Our results indicated that the vase life can be affected by either MWCNTs or the MWCNTs/GA3 75 ppm composite, depending on the concentration. MWCNTs at suitable concentrations (20 ppm) extend the vase life and quality by regulating the postharvest characteristics of cut rose. This finding aligns with recent findings showing the advantageous effects of MWCNTs on roses [62].

However, at high concentrations of MWCNTs (40 or 50 ppm), either MWCNTs alone or the MWCNTs/GA3 75 ppm composite, the cut rose tips of the petals and leaves turned yellow, brown, and then black more quickly, affecting the quality characteristics and shortening the life of the cut flowers. This could be caused by MWCNTs accumulating within the xylem, which could have negative consequences, such as inhibiting nutrient, water, and plant hormone transport [10]. Di Zhang et al. [63] explained that the effect of MWCNTs on cut rose longevity was due to their high ability to be absorbed or transported by plant vascular tissue, which can cause increased accumulation within the xylem and vascular tissue blockage, resulting in toxicity, senescence, and wilting, especially at high doses. In agreement with our observations, Ghasempour et al. [54] mentioned that MWCNT treatments increased the activity of two major enzyme antioxidants, catalase and peroxidase. These findings support the concept that MWCNT treatment is associated with the activation of a defense system that provides plant resistance to unfavorable conditions.

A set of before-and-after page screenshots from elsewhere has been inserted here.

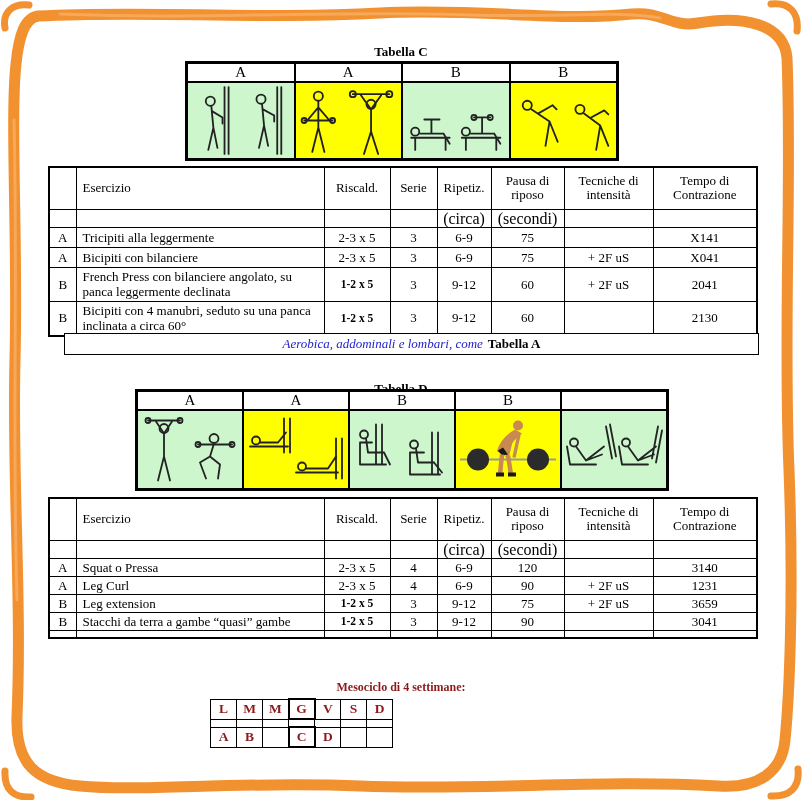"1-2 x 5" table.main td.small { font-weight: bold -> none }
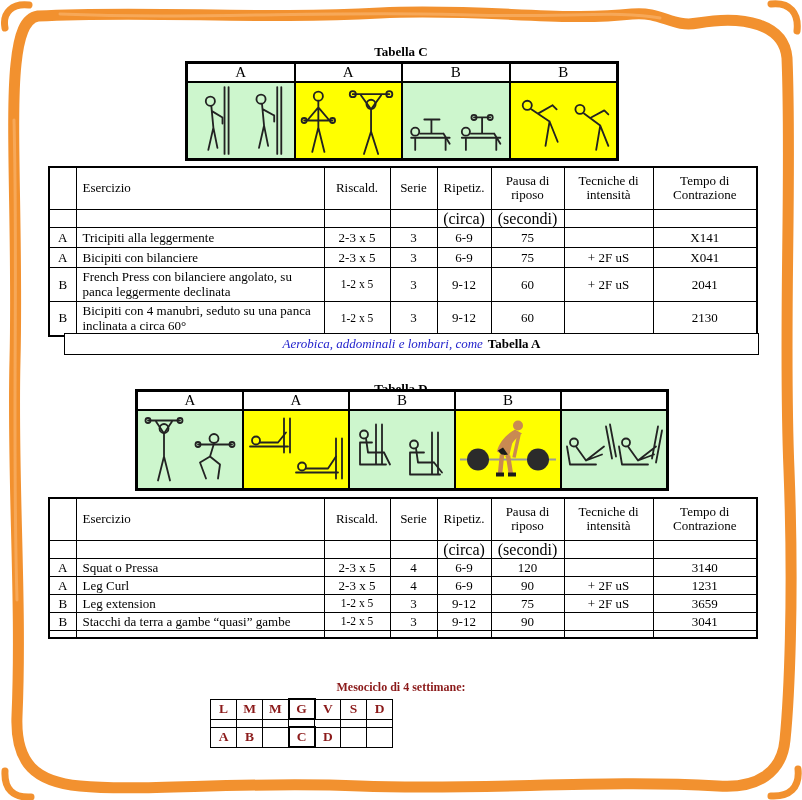"Aerobica, addominali e lombari, come" div.abs { left: 64px -> 76px }
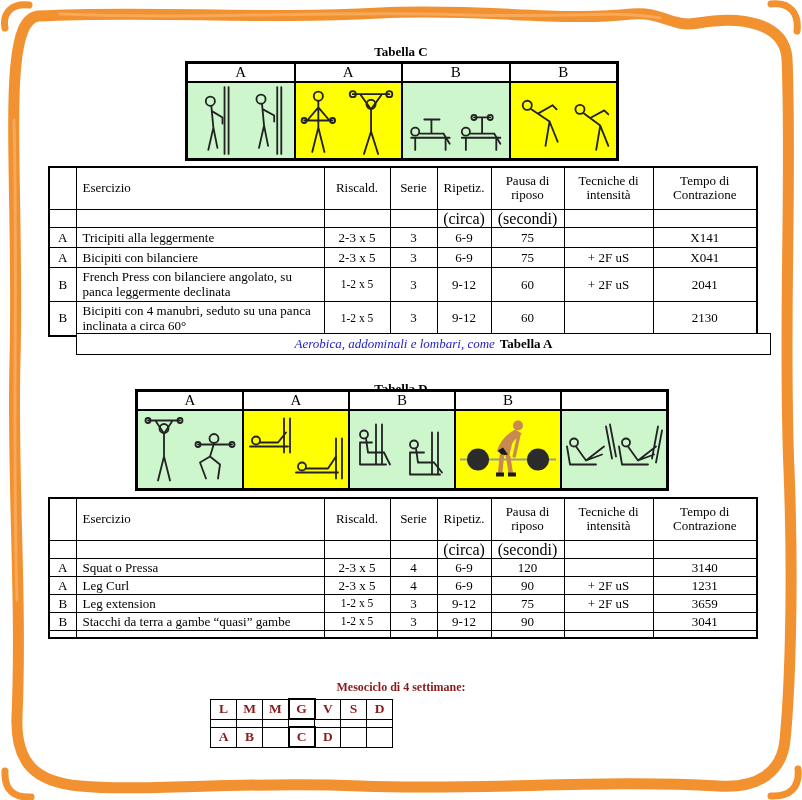"Mesociclo di 4 settimane:" .meso-title { font-size: 12px -> 19px; text-align: center -> right }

Our method affirms that the hollow morphology of MWCNTs can be identified even after GA3 adsorption, which ensures that the formation of the MWCNT/GA3 composite as a novel engineered nanoparticle preserves the nanostructure, as previously described in both the Materials and Methods and Results sections. The high-resolution transmission electron microscopy (HR-TEM) of the MWCNTs/GA3 composite and FTIR spectra demonstrated that the MWCNTs/GA3 composite exhibits excellent dispersion properties in vase solution.

Conclusion

The postharvest quality of cut rose flowers degrades; hence, enhancing the vase life quality is a vital step in guaranteeing the crop’s economic viability. This study sheds new light on the interaction between applying a solution containing MWCNTs with or without GA3 (MWCNTs/GA3 composites), which is a novel engineered nanoparticle as a pulsing and a holding solution with or without S to induce and improve the vase life and quality of cut Rosa hybrida cv. moonstone makes it easier for plants to absorb this nanotube. The current findings indisputably show that MWCNTs 20 ppm/GA3 75 ppm composite or MWCNTs alone at 20 ppm in pulsing solution with S are superior and critical to the longevity, flower opening, and keeping quality of cut flowers by alleviating chlorophyll, carotenoids, and anthocyanin content, stimulating antioxidant defense such as total phenolic compounds and DPPH radical scavenging activity. The purpose of this study was to provide post-harvest advice for cut flowers to assist cut flower farmers. In order to create post-harvest management strategies, considerations regarding holding and pulsing solutions treatments for cut flowers should be included. Those materials act as a guideline for new post-harvest chemicals to be used in the production of commercial cut flowers. Additional studies examining the interactions of uniquely designed nanoparticle MWCNTs with plant hormones on cut flower systems are needed to understand their impacts on vase life, favorable physiological responses, negative effects, and optimal concentrations.